The label fusion process is performed on a fold by fold basis. For each fold of the unknown subject, the sulcus label the most represented in its points is given to the fold. Without activated points in the fold, the “unknown” label is kept.

4 Results and Comparison with the BrainVISA Model

The proposed approach and the Bayesian BrainVISA approach are compared using a Leave-One-Out strategy on the database described above. Many different error measures are possible to evaluate the model. The measures used to evaluate the current BrainVISA model are the \(E_{local}\) for each sulcus and \(E_{SI}\) for the final labeling. Here is their definitions for a given subject:

$$\begin{aligned} E_{local}(l) = \frac{FP(l) + FN(l)}{FP(l) + FN(l) + TP(l)} \; , \end{aligned}$$
(1)
$$\begin{aligned} E_{SI} = \sum \limits _{l \in L} w_{l} \frac{FP(l) + FN(l)}{FP(l) + FN(l) + 2TP(l)} \; , \end{aligned}$$
(2)

with L the ensemble of sulcus labels, FP(l), FN(l) and TP(l) respectively the size of the set of voxels false positive, false negative and true positive for the label l and \(w_{l} = \frac{s_{l}}{\sum \limits _{l \in L} s_{l}}\) with \(s_{l} = FN(l)+TP(l)\) the true size of the sulcus with the label l.

The advantages of \(E_{SI}\) is that it is sensible to local labeling and it takes into account the shared errors between labels [9]. With this measure, we deduct the main recognition rate for the two compared models: the current BrainVISA model obtains 85.53% (+/– 5.80%) for the left hemisphere and 86.27% (+/– 6.12%) for the right hemisphere while the new model obtains 86.76% (+/– 5.16%) and 88.04% (+/– 5.70%).

In order to compare the two models, we calculate the error rates for each subject in the database and compare the set of measures with a T-test.
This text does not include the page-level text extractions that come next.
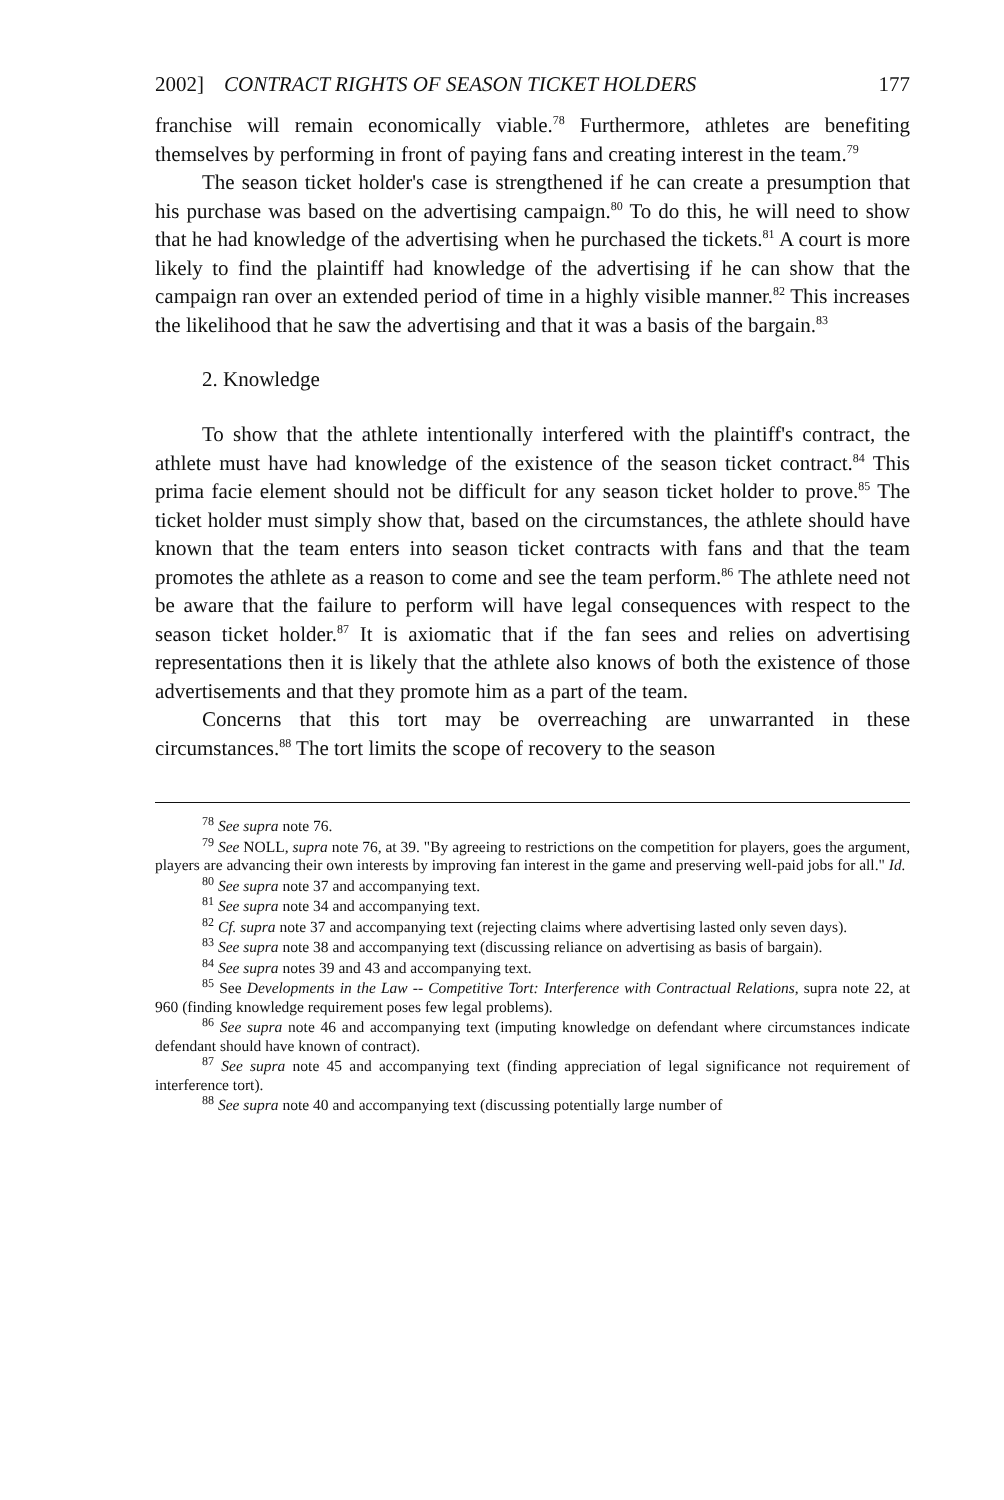2002] CONTRACT RIGHTS OF SEASON TICKET HOLDERS 177
franchise will remain economically viable.<sup>78</sup> Furthermore, athletes are benefiting themselves by performing in front of paying fans and creating interest in the team.<sup>79</sup>
The season ticket holder's case is strengthened if he can create a presumption that his purchase was based on the advertising campaign.<sup>80</sup> To do this, he will need to show that he had knowledge of the advertising when he purchased the tickets.<sup>81</sup> A court is more likely to find the plaintiff had knowledge of the advertising if he can show that the campaign ran over an extended period of time in a highly visible manner.<sup>82</sup> This increases the likelihood that he saw the advertising and that it was a basis of the bargain.<sup>83</sup>
2. Knowledge
To show that the athlete intentionally interfered with the plaintiff's contract, the athlete must have had knowledge of the existence of the season ticket contract.<sup>84</sup> This prima facie element should not be difficult for any season ticket holder to prove.<sup>85</sup> The ticket holder must simply show that, based on the circumstances, the athlete should have known that the team enters into season ticket contracts with fans and that the team promotes the athlete as a reason to come and see the team perform.<sup>86</sup> The athlete need not be aware that the failure to perform will have legal consequences with respect to the season ticket holder.<sup>87</sup> It is axiomatic that if the fan sees and relies on advertising representations then it is likely that the athlete also knows of both the existence of those advertisements and that they promote him as a part of the team.
Concerns that this tort may be overreaching are unwarranted in these circumstances.<sup>88</sup> The tort limits the scope of recovery to the season
<sup>78</sup> See supra note 76.
<sup>79</sup> See NOLL, supra note 76, at 39. "By agreeing to restrictions on the competition for players, goes the argument, players are advancing their own interests by improving fan interest in the game and preserving well-paid jobs for all." Id.
<sup>80</sup> See supra note 37 and accompanying text.
<sup>81</sup> See supra note 34 and accompanying text.
<sup>82</sup> Cf. supra note 37 and accompanying text (rejecting claims where advertising lasted only seven days).
<sup>83</sup> See supra note 38 and accompanying text (discussing reliance on advertising as basis of bargain).
<sup>84</sup> See supra notes 39 and 43 and accompanying text.
<sup>85</sup> See Developments in the Law -- Competitive Tort: Interference with Contractual Relations, supra note 22, at 960 (finding knowledge requirement poses few legal problems).
<sup>86</sup> See supra note 46 and accompanying text (imputing knowledge on defendant where circumstances indicate defendant should have known of contract).
<sup>87</sup> See supra note 45 and accompanying text (finding appreciation of legal significance not requirement of interference tort).
<sup>88</sup> See supra note 40 and accompanying text (discussing potentially large number of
The \(E_{SI}\) comparison shows that the new model is significantly better than the Brainvisa model (\(p_{value}=4.14e-8\)). Moreover, by comparing the \(E_{local}\) per sulcus, more than 20 sulci are found significantly better (Fig. 2).

5 Conclusion

This paper describes a first attempt at casting the cortical sulci recognition problem in a MAS-based framework. While some choices are still ad hoc and will require further developments, the comparison with the existing Bayesian approach is full of promise. The main contribution of our work is the extension of the MAS framework to a high level representation of the data dedicated to our pattern recognition problem. This original setting is calling for a more sophisticated inference of the library of patches, which should probably be developed with an optimization strategy trying to maximize the recognition result while keeping the library as small as possible. This strategy shall pick the selected patch types from a larger combinatorial set aggregating more than two sulci. Another improvement opportunity lies in the patch selection strategy, for example by learning the optimal cut-off for each type of patches. The label fusion could be largely improved by the introduction of weights, in order to balance the contribution of each patch according to its similarity measure. Finally, as the new strategy involves a labeling per point, it will allow the method to question the initial split of the cortex morphology into elementary folds to detect under-segmentation issues. This is an essential element to overcome the weakness of the current Bayesian framework, which is stuck to the high level representation yielded by the preprocessing stage. This possibility can be considered as a top-down feature embedded in the global recognition system.